Is it okay for an animation to drive state changes?

Programmer here with no idea about animation, so bear with me. Take this simple (contrived) anim state machine:

Idle <-> DoingSomething

The Idle -> DoingSomething transition triggers when a bWantsToDoSomething variable is set by the controlling character logic.

I want the DoingSomething -> Idle return transition to trigger when the DoingSomething animation has completed. I set this up, and also add a notify to its StartTransition event, in which I report back to the movement controller, which resets bWantsToDoSomething to false.

This doesn’t work - the transition back to Idle is followed immediately by a transition straight back to DoingSomething again. I finally discovered that this is because all potential transitions are evaluated recursively at the start of an update, and the notify events are held back and fired all together at the end of the update. So having transitioned to Idle but with the notify not yet processed, bWantsToDoSomething is still true, and it immediately takes the transition back out again.

The upshot is, you can’t reliably use state machine notifies to change variables which are used in transition conditions. This seems like a surprising limitation to me. Am I going about things in entirely the wrong way?

Well what you are talking about revolves more around design theory than what would be consider best practice as to migration of required animations for a given event so as part of the design what works best is based on the level of complexity of the animations that needs to be triggered for a given event.

So from a programmer perspective I doubt that changing a function, which at it’s basic level is what a state machine is, is ideal in any given situation that also compounds latency problems by including arguments as to when a state can change from one state to another.

With this kind of set up the animation migration would then be.

Enter the state machine based on an event generated by the event graph. Change from one event to another based on a change on the exit argument contained with in the event with in the state machine.
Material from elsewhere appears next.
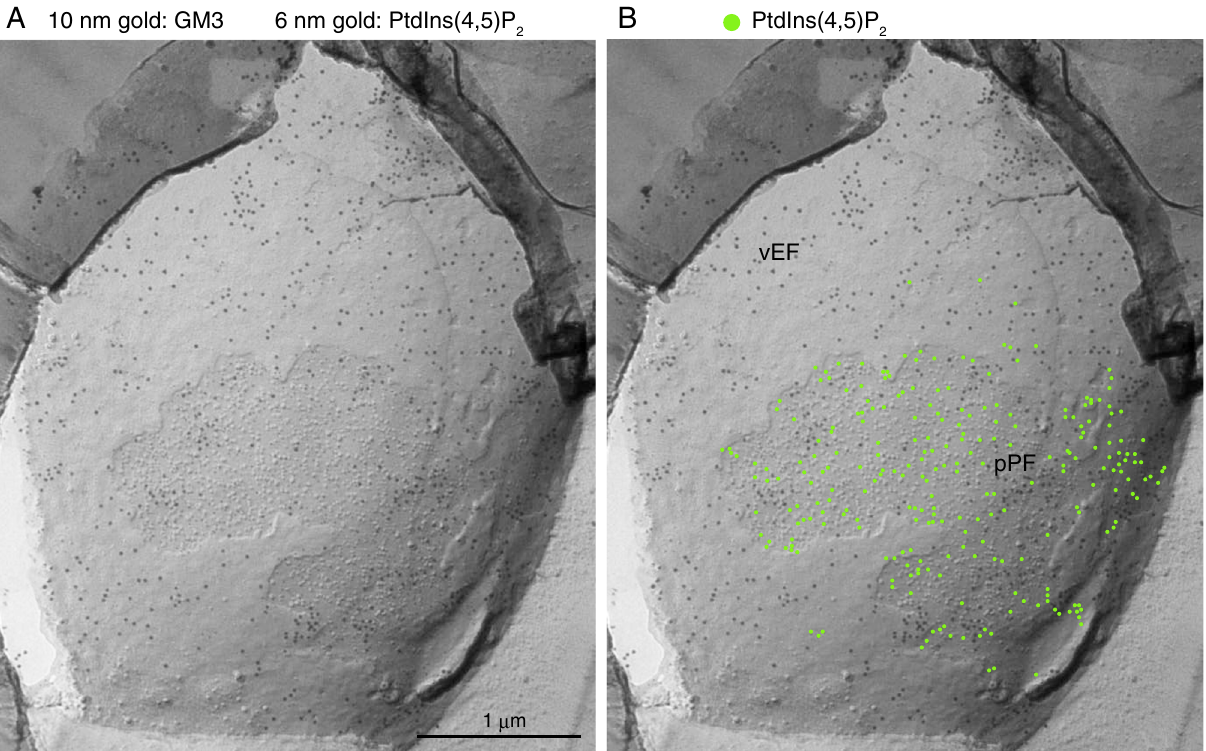
Figure 5. Double labeling of GM3 and PtdIns(4,5)P 2 on the PF in the P. falciparum plasma membrane. The replica of the P. falciparum plasma membrane was stained simultaneously with anti-GM3 antibody and GST- PLCδ1-PH, which specifically binds to PtdIns(4,5)P 2 . Labeling of GM3 (10 nm gold) and PtdIns(4,5)P 2 (6 nm gold, green dots in B) were colocalized on the PF in the P. falciparum plasma membrane. Scale bars: 1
The problem with this type of migration is the requirements of an argument must be meet if the requirement for the animation is to exit full from the current state machine to enter into another.

Bottom line is state machines are not very data driven friendly where the action of a given animation event should directly correspond to an event being triggered by the player by pressing a button or driven by mouse input or any other device as being pure data with out the need for evaluation with in the animgraph.

Long way of saying best practice with in a complex animation design system is to keep state changes that are needed in the event graph and keep all arguments as to event changes out of the animgraph.

To explain a bit more here is something I did way back as to design theory.

@FrankieV: Thanks for the explanation. What you say makes sense, I did immediately feel like this was perhaps something I just shouldn’t be doing. I’m just not sure what the recommended approach would be though.

Say I have a character standing in front of a wall. When the player presses a button, I want the character to climb up the wall onto the top ledge. The climbing animation is a one-off animation, from standing back to standing. How should I go about having that animation play, and have control returned to the player when it completes, if not via an anim notify triggered by the end of the animation?

I could just tell the movement controller to ignore player input for a fixed amount of time, which I’d have to manually sync with the length of the animation, but that doesn’t seem like a good solution. Should I perhaps be using root motion, and then have the movement controller detect that the climbing has completed by continually checking the character’s position?

I feel like I must be missing something fairly obvious here.